_Problems and tasks_
• 1. Write out the part of the image pre-processing notebook that starts at "# Image pre-processing" and ends at "original sharp image).".
• 2. Answer these from the image pre-processing notebook:
(a) What kind of blur is applied to create the blurred version of each image?
(b) What value is assigned to BLUR_SIZE?
(c) In what file format and color mode are the input microscopy images?

# Image pre-processing
This notebook contains the code to pre-process images for our blur detection.
The input data contains microscopy images (JPG in RGB) from the MR4 set. We create a dataset of sharp (original) images and blurry images (by blurring the original sharp image).

The following operations are performed:
1. read images from folder and loop through them
2. resize the image to a square and apply zero (black) padding
3. create a blurred version of the image by applying Gaussian Blur
4. save the images

In [3]:
import cv2 as cv
import matplotlib.pyplot as plt
import numpy as np
import glob
import math

In [5]:
IMAGE_FOLDER = '../samples/'
OUTPUT_FOLDER = '../processed/'
BLUR_SIZE = 9
OUTPUT_DIM = 200

In [7]:
# Load files from input folder
dir_content = glob.glob(IMAGE_FOLDER+'*.jpg')

_Excerpted records_
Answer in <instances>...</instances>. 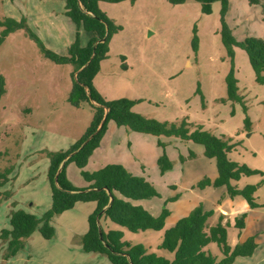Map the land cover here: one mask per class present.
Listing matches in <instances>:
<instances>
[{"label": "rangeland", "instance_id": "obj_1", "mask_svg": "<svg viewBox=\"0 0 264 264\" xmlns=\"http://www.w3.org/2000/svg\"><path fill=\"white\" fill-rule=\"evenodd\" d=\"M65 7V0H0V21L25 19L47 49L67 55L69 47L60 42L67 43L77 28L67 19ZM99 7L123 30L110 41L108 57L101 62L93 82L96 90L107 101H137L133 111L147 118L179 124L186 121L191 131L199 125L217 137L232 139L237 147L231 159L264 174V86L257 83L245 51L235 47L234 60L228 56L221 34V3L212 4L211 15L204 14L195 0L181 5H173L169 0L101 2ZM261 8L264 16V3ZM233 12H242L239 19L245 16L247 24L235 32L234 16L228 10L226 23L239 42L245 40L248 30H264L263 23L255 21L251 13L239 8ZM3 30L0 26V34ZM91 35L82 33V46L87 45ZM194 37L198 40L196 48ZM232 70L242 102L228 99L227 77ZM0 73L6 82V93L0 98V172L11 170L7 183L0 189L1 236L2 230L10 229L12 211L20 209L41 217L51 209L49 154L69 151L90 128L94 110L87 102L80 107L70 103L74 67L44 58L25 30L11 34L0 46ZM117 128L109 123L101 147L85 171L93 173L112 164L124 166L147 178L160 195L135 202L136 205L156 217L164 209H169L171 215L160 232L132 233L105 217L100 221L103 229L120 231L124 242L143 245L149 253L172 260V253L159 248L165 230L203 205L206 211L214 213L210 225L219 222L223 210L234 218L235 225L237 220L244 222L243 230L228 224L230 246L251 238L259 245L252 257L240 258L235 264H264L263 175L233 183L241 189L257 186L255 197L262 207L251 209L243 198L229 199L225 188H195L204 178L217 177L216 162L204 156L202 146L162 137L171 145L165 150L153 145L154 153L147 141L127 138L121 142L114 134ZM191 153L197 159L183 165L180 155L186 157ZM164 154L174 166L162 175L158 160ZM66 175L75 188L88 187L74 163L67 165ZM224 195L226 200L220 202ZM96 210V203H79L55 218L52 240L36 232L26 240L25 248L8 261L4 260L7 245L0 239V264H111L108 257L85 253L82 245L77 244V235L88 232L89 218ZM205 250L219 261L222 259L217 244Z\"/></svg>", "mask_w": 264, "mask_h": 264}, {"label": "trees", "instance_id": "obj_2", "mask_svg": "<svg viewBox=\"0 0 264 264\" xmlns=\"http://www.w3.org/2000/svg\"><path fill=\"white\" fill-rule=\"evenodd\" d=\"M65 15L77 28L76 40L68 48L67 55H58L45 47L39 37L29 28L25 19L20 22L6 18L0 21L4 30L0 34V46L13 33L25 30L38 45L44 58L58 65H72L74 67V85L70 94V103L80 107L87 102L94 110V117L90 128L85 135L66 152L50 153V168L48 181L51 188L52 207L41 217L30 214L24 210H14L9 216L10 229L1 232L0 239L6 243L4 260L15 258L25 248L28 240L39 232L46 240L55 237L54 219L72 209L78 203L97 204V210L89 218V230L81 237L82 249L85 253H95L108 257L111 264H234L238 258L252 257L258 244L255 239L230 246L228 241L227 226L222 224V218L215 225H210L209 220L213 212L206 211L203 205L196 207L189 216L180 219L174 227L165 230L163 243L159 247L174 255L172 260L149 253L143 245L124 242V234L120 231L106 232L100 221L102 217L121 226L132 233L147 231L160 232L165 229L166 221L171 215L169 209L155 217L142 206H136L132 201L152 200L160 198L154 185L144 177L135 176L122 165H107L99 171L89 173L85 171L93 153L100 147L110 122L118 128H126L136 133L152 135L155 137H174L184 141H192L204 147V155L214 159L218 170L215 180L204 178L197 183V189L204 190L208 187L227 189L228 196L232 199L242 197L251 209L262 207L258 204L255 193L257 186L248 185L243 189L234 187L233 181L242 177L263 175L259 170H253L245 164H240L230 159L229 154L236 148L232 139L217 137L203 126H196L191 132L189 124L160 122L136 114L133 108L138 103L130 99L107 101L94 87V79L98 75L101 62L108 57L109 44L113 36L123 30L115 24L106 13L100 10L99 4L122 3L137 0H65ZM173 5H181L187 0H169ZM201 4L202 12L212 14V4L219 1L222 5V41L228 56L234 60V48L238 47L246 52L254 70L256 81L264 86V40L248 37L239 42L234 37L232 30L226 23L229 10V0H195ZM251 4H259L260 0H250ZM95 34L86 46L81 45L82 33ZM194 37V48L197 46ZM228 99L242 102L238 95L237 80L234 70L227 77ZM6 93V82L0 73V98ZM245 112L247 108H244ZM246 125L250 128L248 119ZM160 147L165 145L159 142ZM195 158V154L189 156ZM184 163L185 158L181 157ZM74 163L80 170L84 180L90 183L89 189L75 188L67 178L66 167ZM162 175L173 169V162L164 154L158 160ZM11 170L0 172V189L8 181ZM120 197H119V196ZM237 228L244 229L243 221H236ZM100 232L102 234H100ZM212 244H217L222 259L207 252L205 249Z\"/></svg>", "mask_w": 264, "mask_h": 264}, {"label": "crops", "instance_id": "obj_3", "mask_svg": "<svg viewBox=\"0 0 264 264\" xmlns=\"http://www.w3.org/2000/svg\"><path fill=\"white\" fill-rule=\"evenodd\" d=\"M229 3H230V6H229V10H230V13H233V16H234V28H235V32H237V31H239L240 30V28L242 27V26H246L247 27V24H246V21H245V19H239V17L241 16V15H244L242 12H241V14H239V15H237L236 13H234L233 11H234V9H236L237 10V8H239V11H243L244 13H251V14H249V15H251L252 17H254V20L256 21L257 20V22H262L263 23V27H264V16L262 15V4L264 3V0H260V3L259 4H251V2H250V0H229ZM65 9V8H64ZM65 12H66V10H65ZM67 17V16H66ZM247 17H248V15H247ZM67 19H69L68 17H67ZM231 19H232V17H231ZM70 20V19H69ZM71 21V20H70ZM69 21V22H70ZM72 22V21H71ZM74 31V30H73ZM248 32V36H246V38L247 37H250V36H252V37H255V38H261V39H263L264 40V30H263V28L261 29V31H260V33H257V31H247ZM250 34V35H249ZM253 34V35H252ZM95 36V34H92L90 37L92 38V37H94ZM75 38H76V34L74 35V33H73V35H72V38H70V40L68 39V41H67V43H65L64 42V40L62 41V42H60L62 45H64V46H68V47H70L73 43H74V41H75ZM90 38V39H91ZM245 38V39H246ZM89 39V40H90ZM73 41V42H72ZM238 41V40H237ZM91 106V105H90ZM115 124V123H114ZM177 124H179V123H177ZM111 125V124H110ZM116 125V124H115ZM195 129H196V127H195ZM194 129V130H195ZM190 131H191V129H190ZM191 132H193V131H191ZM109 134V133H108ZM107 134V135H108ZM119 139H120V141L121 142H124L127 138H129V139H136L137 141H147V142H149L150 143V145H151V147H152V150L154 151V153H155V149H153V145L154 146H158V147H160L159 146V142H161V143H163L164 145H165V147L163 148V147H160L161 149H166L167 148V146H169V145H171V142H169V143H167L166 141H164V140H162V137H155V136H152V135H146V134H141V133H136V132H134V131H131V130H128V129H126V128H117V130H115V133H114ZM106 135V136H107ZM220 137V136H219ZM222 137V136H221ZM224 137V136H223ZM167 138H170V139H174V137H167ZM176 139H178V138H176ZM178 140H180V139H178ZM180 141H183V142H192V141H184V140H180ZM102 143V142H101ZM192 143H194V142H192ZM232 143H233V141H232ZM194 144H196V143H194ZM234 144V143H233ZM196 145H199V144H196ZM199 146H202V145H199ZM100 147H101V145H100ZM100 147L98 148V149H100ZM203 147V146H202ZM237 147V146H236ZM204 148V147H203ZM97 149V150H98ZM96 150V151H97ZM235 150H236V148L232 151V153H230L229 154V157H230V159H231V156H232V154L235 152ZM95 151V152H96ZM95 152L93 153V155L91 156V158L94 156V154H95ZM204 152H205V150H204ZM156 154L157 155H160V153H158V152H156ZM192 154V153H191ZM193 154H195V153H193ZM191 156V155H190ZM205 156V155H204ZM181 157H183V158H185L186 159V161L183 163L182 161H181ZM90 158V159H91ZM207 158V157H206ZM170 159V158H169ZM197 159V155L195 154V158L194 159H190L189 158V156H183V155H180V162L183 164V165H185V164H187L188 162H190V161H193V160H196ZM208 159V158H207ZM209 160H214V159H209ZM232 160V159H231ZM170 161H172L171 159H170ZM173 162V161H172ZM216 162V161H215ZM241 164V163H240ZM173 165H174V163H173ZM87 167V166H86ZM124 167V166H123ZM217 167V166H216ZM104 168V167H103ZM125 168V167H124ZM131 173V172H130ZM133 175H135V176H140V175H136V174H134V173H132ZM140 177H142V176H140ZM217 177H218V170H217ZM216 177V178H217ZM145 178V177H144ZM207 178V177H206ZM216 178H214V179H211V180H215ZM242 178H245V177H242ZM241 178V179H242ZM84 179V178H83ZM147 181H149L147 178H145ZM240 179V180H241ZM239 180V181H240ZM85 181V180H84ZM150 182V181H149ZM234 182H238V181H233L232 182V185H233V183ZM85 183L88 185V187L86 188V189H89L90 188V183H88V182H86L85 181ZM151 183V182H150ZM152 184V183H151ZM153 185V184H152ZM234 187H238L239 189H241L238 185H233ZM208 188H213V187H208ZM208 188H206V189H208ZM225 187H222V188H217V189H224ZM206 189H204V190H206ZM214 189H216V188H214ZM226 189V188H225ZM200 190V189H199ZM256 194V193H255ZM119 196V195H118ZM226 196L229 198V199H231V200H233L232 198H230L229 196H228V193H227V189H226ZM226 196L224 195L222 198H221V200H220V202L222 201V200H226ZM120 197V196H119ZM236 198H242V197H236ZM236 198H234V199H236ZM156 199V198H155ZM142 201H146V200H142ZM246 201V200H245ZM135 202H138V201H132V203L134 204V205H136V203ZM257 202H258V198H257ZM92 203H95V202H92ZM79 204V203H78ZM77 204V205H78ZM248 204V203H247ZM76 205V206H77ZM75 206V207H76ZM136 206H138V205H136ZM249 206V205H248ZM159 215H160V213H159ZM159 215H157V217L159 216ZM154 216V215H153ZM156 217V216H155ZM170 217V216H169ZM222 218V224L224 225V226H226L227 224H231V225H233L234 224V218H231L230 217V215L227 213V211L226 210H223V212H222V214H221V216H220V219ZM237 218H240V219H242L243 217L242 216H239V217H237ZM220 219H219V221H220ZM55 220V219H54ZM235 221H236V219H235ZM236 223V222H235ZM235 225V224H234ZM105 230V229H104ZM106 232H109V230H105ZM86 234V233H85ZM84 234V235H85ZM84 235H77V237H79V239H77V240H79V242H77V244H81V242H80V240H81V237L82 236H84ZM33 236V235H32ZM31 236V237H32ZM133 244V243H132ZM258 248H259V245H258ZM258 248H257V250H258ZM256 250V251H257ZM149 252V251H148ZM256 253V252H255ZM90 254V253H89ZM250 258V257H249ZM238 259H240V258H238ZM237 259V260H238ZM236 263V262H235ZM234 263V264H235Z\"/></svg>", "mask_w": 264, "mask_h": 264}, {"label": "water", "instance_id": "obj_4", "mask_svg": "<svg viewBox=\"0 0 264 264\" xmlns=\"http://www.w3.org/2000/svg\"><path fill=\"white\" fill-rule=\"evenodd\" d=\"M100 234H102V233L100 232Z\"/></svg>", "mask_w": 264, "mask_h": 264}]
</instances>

_Solutions in order_
• 1.
# Image pre-processing
This notebook contains the code to pre-process images for our blur detection.
The input data contains microscopy images (JPG in RGB) from the MR4 set. We create a dataset of sharp (original) images and blurry images (by blurring the original sharp image).

• 2.
(a) Gaussian Blur
(b) 9
(c) JPG in RGB